10. The method of claim 1, further comprising obtaining image metadata from the user device.

11. A computer-readable medium storing computer executable instructions for causing a computer to perform the method comprising:

obtaining at least one image file from a user device;

determining a plurality of cached image files to be generated from the at least one image file, based on a set of caching optimization rules, wherein the set of caching optimization rules corresponds to past usage of image files on the user device;

sending, to the user device, an instruction to compress the image resolution of the at least one image file to generate the plurality of cached image files, based on the set of caching optimization rules;

monitoring the storage space on the user device; and

sending, to the user device, an instruction to delete the at least one image file from the user device when the storage space of the user device reaches a storage space threshold, wherein the storage space threshold is a specified amount of storage space on the user device.

12. The computer-readable medium of claim 11, further comprising establishing a synchronization connection between the user device and a network-based content repository.

13. The computer-readable medium of claim 11, further comprising sending at least one of the plurality of cached image files to the user device.

14. The computer-readable medium of claim 13, wherein the sending the at least one of the plurality of cached image files is based on a set of storage optimization rules.

15. The computer-readable medium of claim 11, wherein the sending the instruction to delete the image file from the user device is based on a set of storage optimization rules.

16. A product comprising:

a computer readable medium; and

computer readable instructions, stored on the computer readable medium, that when executed are effective to cause a computer to: establish a synchronization connection with a user device; monitor image file content on the user device; receive a first image file from the user device; generate a second image file from the first image file by sending an instruction to the user device to lower the resolution according to a set of caching optimization rules; send the second image file to the user device; and send an instruction to delete the first image file from the user device.

17. The product of claim 16, wherein the synchronization connection comprises an automatic transferring of content between the computer and the user device via a network connection.

18. The product of claim 16, wherein the set of caching optimization rules comprises instructions for generating lower resolution images on the user device based on user activity on the user device.

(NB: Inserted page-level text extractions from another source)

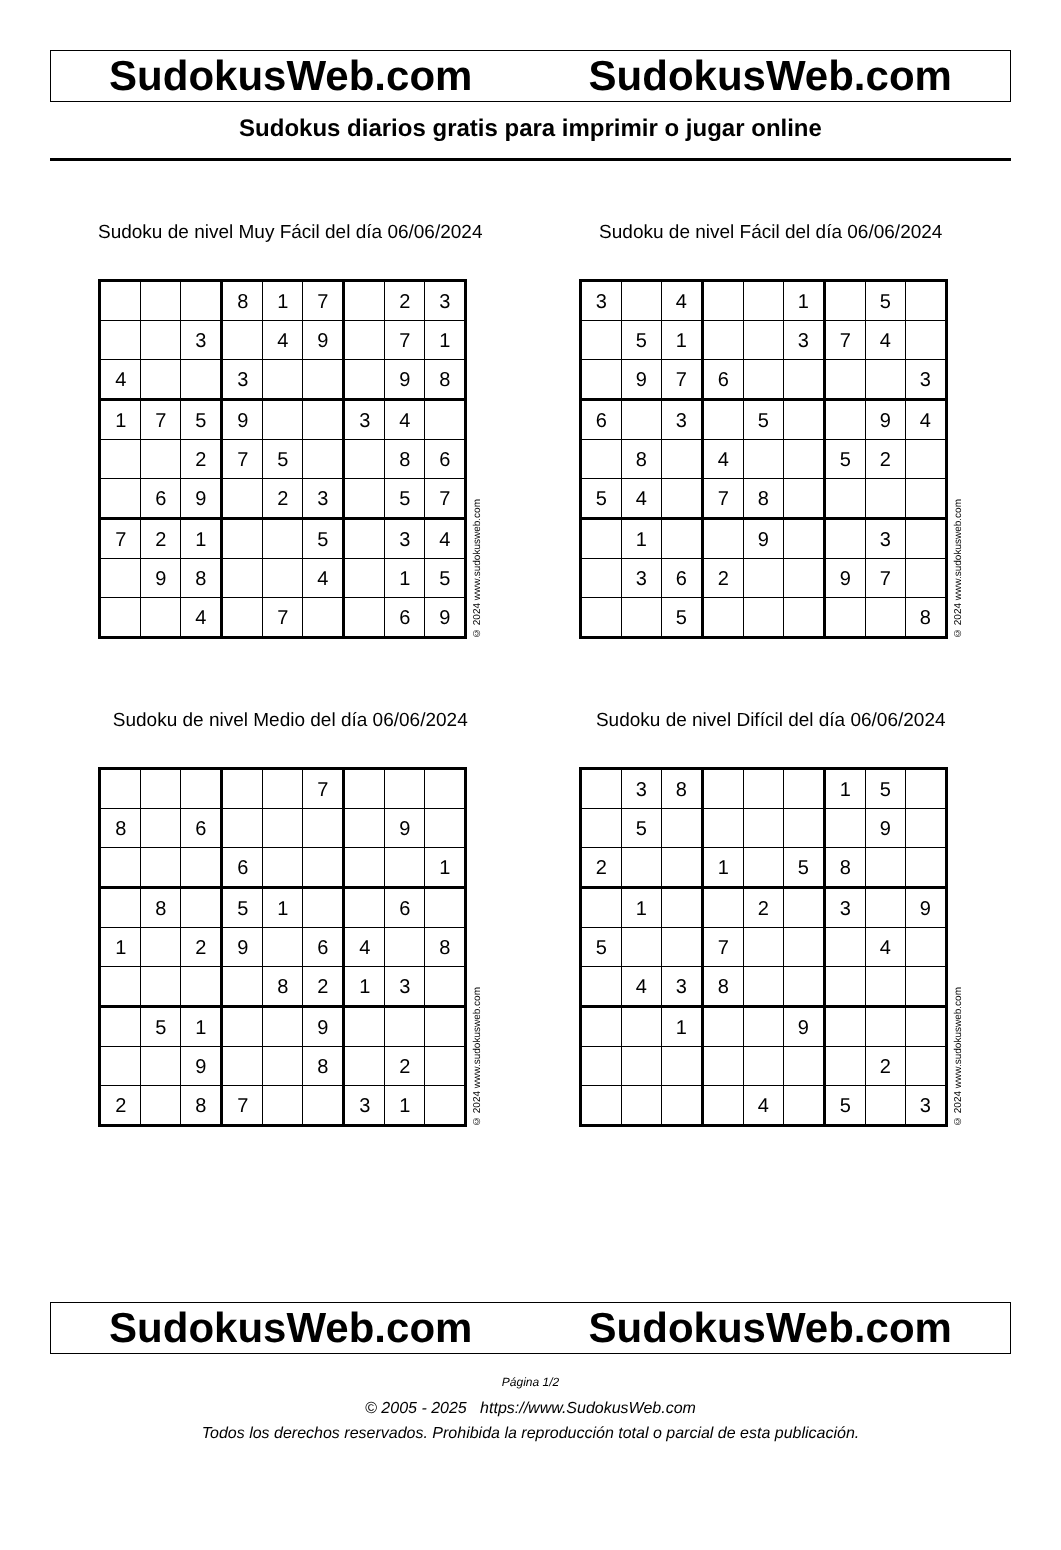SudokusWeb.com SudokusWeb.com
Sudokus diarios gratis para imprimir o jugar online
Sudoku de nivel Muy Fácil del día 06/06/2024
| | | | 8 | 1 | 7 | | 2 | 3 |
| | | 3 | | 4 | 9 | | 7 | 1 |
| 4 | | | 3 | | | | 9 | 8 |
| 1 | 7 | 5 | 9 | | | 3 | 4 | |
| | | 2 | 7 | 5 | | | 8 | 6 |
| | 6 | 9 | | 2 | 3 | | 5 | 7 |
| 7 | 2 | 1 | | | 5 | | 3 | 4 |
| | 9 | 8 | | | 4 | | 1 | 5 |
| | | 4 | | 7 | | | 6 | 9 |
© 2024 www.sudokusweb.com
Sudoku de nivel Fácil del día 06/06/2024
| 3 | | 4 | | | 1 | | 5 | |
| | 5 | 1 | | | 3 | 7 | 4 | |
| | 9 | 7 | 6 | | | | | 3 |
| 6 | | 3 | | 5 | | | 9 | 4 |
| | 8 | | 4 | | | 5 | 2 | |
| 5 | 4 | | 7 | 8 | | | | |
| | 1 | | | 9 | | | 3 | |
| | 3 | 6 | 2 | | | 9 | 7 | |
| | | 5 | | | | | | 8 |
© 2024 www.sudokusweb.com
Sudoku de nivel Medio del día 06/06/2024
| | | | | | 7 | | | |
| 8 | | 6 | | | | | 9 | |
| | | | 6 | | | | | 1 |
| | 8 | | 5 | 1 | | | 6 | |
| 1 | | 2 | 9 | | 6 | 4 | | 8 |
| | | | | 8 | 2 | 1 | 3 | |
| | 5 | 1 | | | 9 | | | |
| | | 9 | | | 8 | | 2 | |
| 2 | | 8 | 7 | | | 3 | 1 | |
© 2024 www.sudokusweb.com
Sudoku de nivel Difícil del día 06/06/2024
| | 3 | 8 | | | | 1 | 5 | |
| | 5 | | | | | | 9 | |
| 2 | | | 1 | | 5 | 8 | | |
| | 1 | | | 2 | | 3 | | 9 |
| 5 | | | 7 | | | | 4 | |
| | 4 | 3 | 8 | | | | | |
| | | 1 | | | 9 | | | |
| | | | | | | | 2 | |
| | | | | 4 | | 5 | | 3 |
© 2024 www.sudokusweb.com
SudokusWeb.com SudokusWeb.com
Página 1/2
© 2005 - 2025 https://www.SudokusWeb.com
Todos los derechos reservados. Prohibida la reproducción total o parcial de esta publicación.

19. A computer-implemented method, comprising:

synchronizing with a user device via a network connection;

obtaining at least one image file from the user device, wherein the at least one image file is an original, full-resolution image;

determining a plurality of cached image files to be generated from the at least one image file, based on a set of caching optimization rules, wherein the set of caching optimization rules corresponds to past usage of image files on the user device;

sending, to the user device, an instruction to compress the image resolution of the at least one image file to generate the plurality of cached image files, based on the set of caching optimization rules;

monitoring the storage space on the user device;

sending at least one of the plurality of cached image files to the user device; and

sending, to the user device, an instruction to delete the at least one image file from the user device when the storage space of the user device reaches a storage space threshold, wherein the storage space threshold is an amount of storage space on the user device specified by a set of storage optimization rules.

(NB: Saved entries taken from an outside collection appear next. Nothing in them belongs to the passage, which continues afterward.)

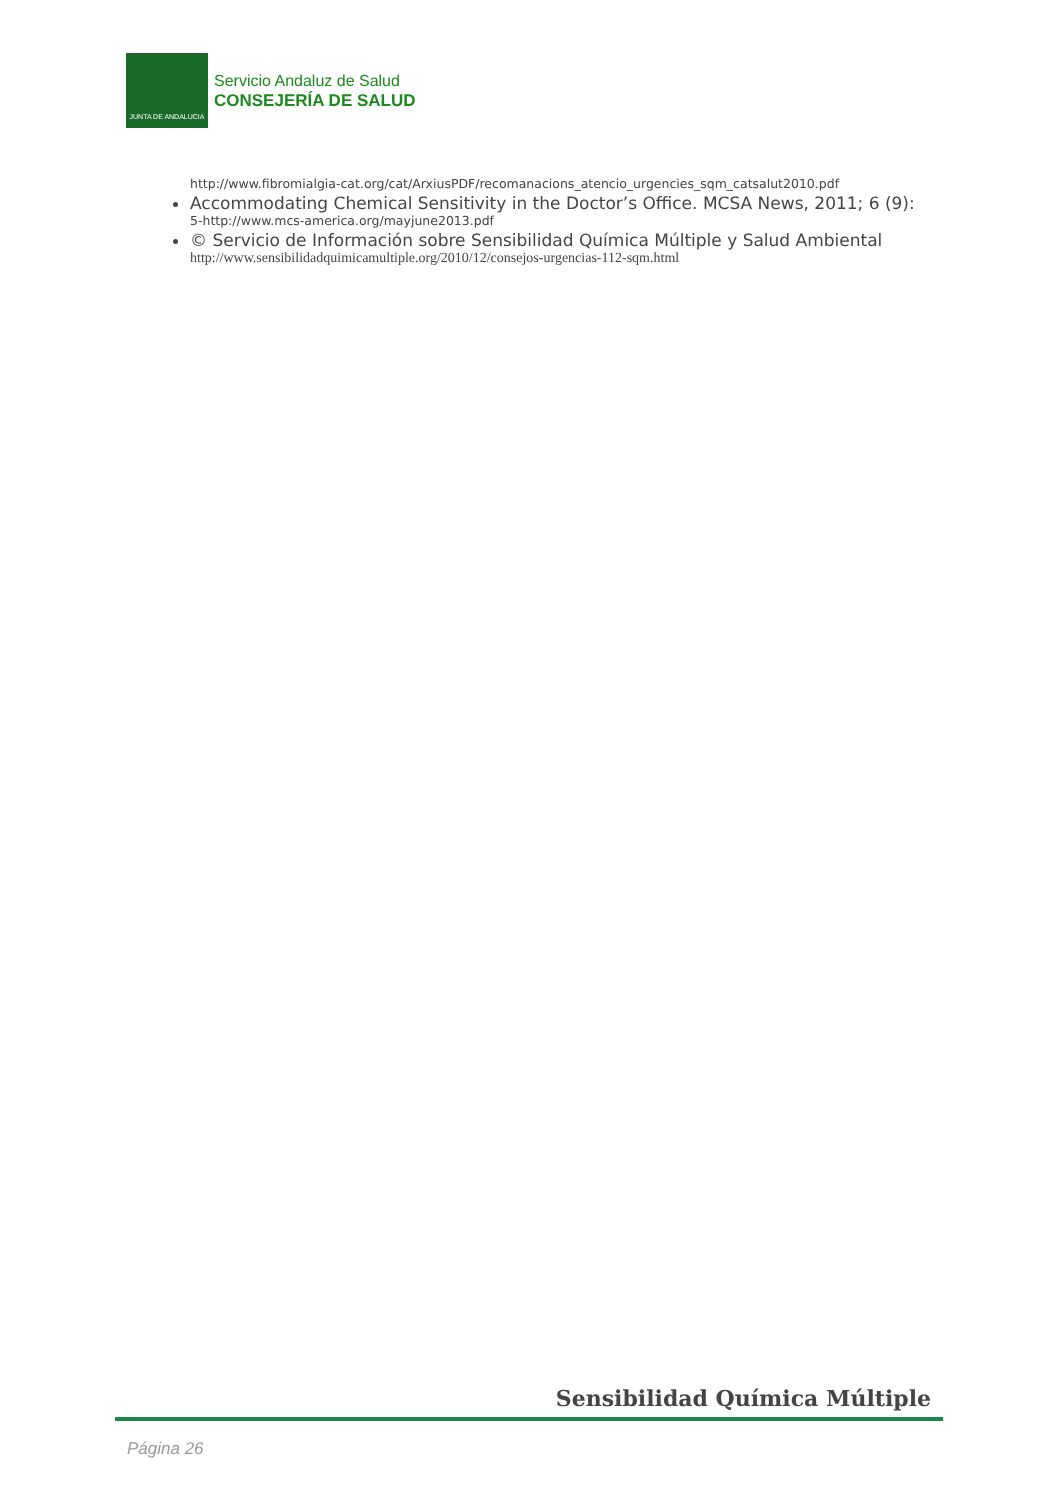JUNTA DE ANDALUCIA
Servicio Andaluz de Salud
CONSEJERÍA DE SALUD
http://www.fibromialgia-cat.org/cat/ArxiusPDF/recomanacions_atencio_urgencies_sqm_catsalut2010.pdf
Accommodating Chemical Sensitivity in the Doctor’s Office. MCSA News, 2011; 6 (9):
5-http://www.mcs-america.org/mayjune2013.pdf
© Servicio de Información sobre Sensibilidad Química Múltiple y Salud Ambiental
http://www.sensibilidadquimicamultiple.org/2010/12/consejos-urgencias-112-sqm.html
Sensibilidad Química Múltiple
Página 26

20. The method of claim 19, further comprising obtaining image metadata from the user device.

21. The method of claim 19, wherein the sending the at least one of the plurality of cached image files is based on a set of storage optimization rules.

22. The method of claim 19, wherein the sending the instruction to delete the image file from the user device is based on a set of storage optimization rules.

23. The method of claim 19, wherein image files comprise visual data in the form of a photograph, image, graphic, animation, video, or any combination thereof.